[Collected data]
[Start of Attachment]

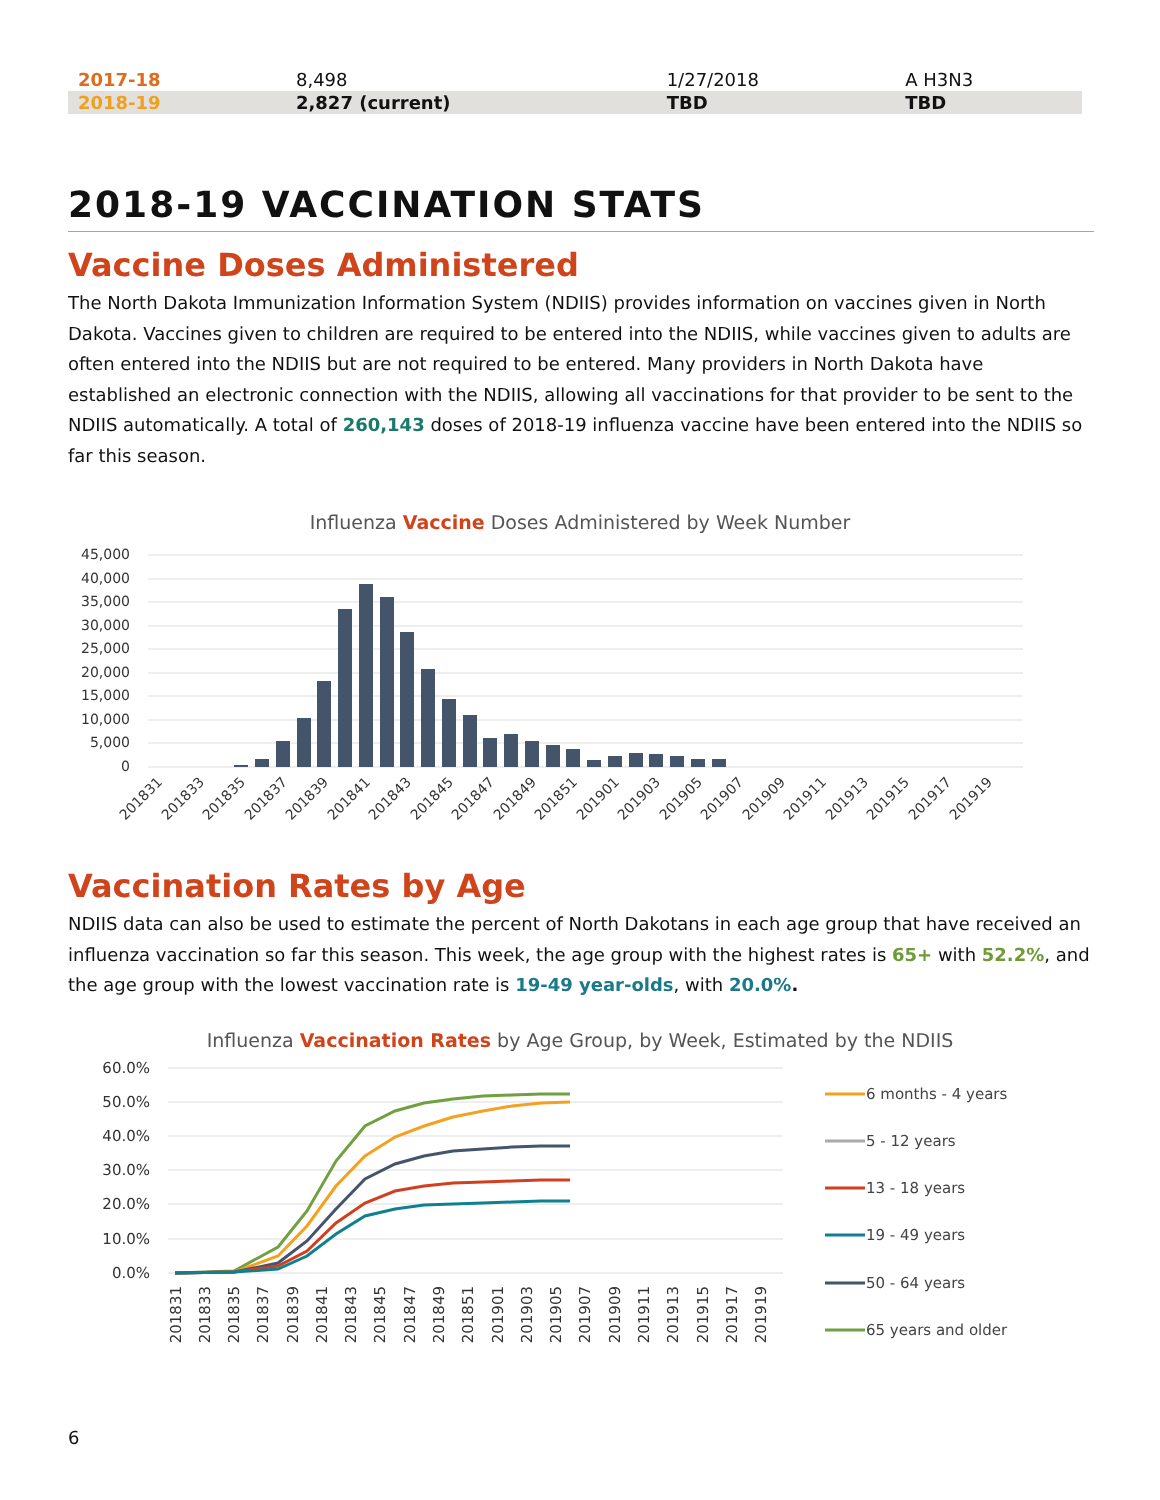| 2017-18 | 8,498 | 1/27/2018 | A H3N3 |
| 2018-19 | 2,827 (current) | TBD | TBD |
2018-19 VACCINATION STATS
Vaccine Doses Administered
The North Dakota Immunization Information System (NDIIS) provides information on vaccines given in North Dakota. Vaccines given to children are required to be entered into the NDIIS, while vaccines given to adults are often entered into the NDIIS but are not required to be entered. Many providers in North Dakota have established an electronic connection with the NDIIS, allowing all vaccinations for that provider to be sent to the NDIIS automatically. A total of 260,143 doses of 2018-19 influenza vaccine have been entered into the NDIIS so far this season.
Influenza Vaccine Doses Administered by Week Number
45,000
40,000
35,000
30,000
25,000
20,000
15,000
10,000
5,000
0
201831
201833
201835
201837
201839
201841
201843
201845
201847
201849
201851
201901
201903
201905
201907
201909
201911
201913
201915
201917
201919
Vaccination Rates by Age
NDIIS data can also be used to estimate the percent of North Dakotans in each age group that have received an influenza vaccination so far this season. This week, the age group with the highest rates is 65+ with 52.2%, and the age group with the lowest vaccination rate is 19-49 year-olds, with 20.0%.
Influenza Vaccination Rates by Age Group, by Week, Estimated by the NDIIS
60.0%
50.0%
40.0%
30.0%
20.0%
10.0%
0.0%
201831
201833
201835
201837
201839
201841
201843
201845
201847
201849
201851
201901
201903
201905
201907
201909
201911
201913
201915
201917
201919
6 months - 4 years
5 - 12 years
13 - 18 years
19 - 49 years
50 - 64 years
65 years and older
6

[End of Attachment]

Exercise details: Copy out every line of the data that includes "with".

Output:
The North Dakota Immunization Information System (NDIIS) provides information on vaccines given in North Dakota. Vaccines given to children are required to be entered into the NDIIS, while vaccines given to adults are often entered into the NDIIS but are not required to be entered. Many providers in North Dakota have established an electronic connection with the NDIIS, allowing all vaccinations for that provider to be sent to the NDIIS automatically. A total of 260,143 doses of 2018-19 influenza vaccine have been entered into the NDIIS so far this season.
NDIIS data can also be used to estimate the percent of North Dakotans in each age group that have received an influenza vaccination so far this season. This week, the age group with the highest rates is 65+ with 52.2%, and the age group with the lowest vaccination rate is 19-49 year-olds, with 20.0%.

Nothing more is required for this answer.